Today is the day to wonder if there is such a thing as a lovely and practical snow boot.
Steve D. is taking a much-deserved break for a while, probably to fashion himself a fancy new tinfoil hat for the new year. I thought I'd roll out a new Thurdsay feature that I'll be calling the "Book By Its Cover Reviews," wherein I review a film, show, movie, person, trend, you name it without actually doing much research or even reading/watching/seeing the thing at hand. See, it's all about ignorant judgment calls. I just am able to slap a cute term on it and put it online and it's suddenly 'clever.'
Book By Its Cover Review: "Racing Stripes"
Coming to a theater near you on January 14th comes the funniest humanized animal movie since "Kangaroo Jack," and the best wry look at the hilarity of horse racing since "Hot to Trot." But can this new installment possibly beat the one-two punch of Bobcat Goldthwait, Dabney Coleman and John Candy as the voice of the talking horse in the 1988 masterpiece? It can, with a whip!
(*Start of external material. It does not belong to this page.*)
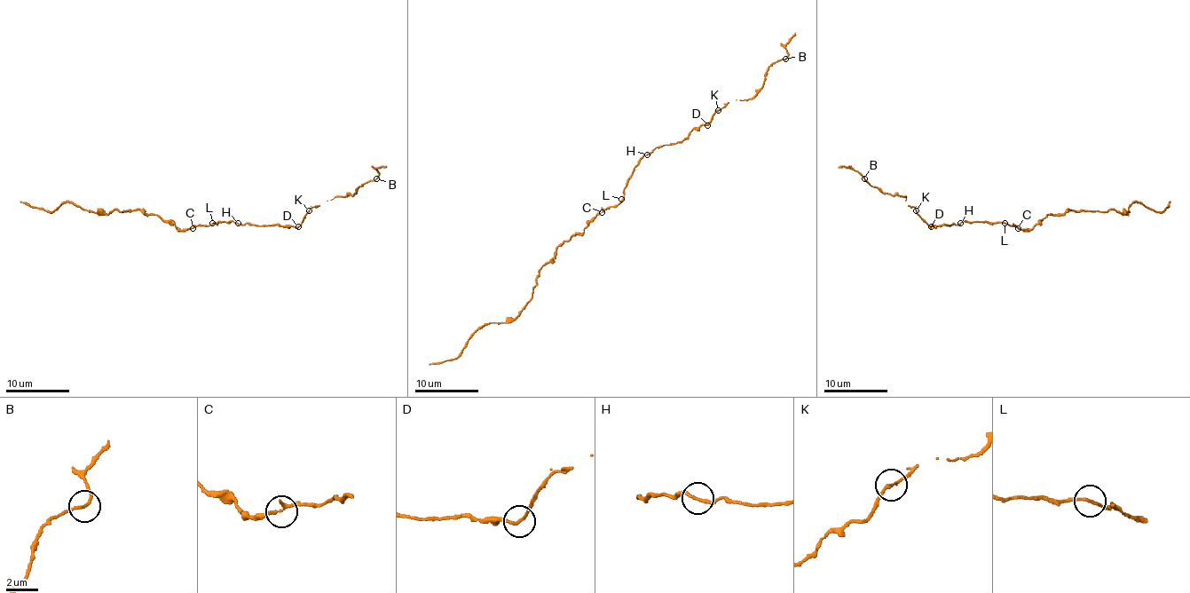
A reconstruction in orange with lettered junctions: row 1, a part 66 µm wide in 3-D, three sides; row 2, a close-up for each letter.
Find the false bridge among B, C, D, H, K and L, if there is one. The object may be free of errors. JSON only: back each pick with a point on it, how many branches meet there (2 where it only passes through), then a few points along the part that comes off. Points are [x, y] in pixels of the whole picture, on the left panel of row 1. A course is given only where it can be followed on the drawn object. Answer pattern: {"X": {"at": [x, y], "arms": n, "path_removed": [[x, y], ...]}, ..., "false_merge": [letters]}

Nothing is as preposterously, pants-wettingly hilarious as the
concept of a zebra racing horses. Can you imagine? One has stripes, the other
does not.
We've seen the talking horse and talking mule theme before, but in this new twist, Frankie Muniz takes the reins (oh my god, that was hilarious.) Fine; he's still a young actor, he has to pay his dues. In the cast are some little-heard names playing the mane (oh god!!) human characters, but scroll down the cast list on ye olde imdb.com. Why, there's Wendie Malick and Michael Clark Duncan. OK, maybe they need work. David Spade and Snoop Dogg. Nobody ever accused them of taking discriminating roles. But wait. Dustin Hoffman? Whoopi Goldberg? Toss that in with a little bit of Steve Harvey, Jeff Foxworthy and Joshua Jackson, and what do we have?
I don't know exactly, but it looks like crap, no? I'd also like to get our gossip columnists on the job figuring out what Mr. Hoffman has done lately to deserve being in this and "Meet the Fockers". Maybe he felt that he wanted to more completely round out his legacy as an actor.
Anyway, will Stripes the hilarious zebra win the race in the end or possible become lame, get 'destroyed' and turned into glue? I think you might have to go see it to find out.
PS-Keep an eye out in the future for a rebuttal review when my father sees this movie on an airplane and proclaims it 'pretty good'.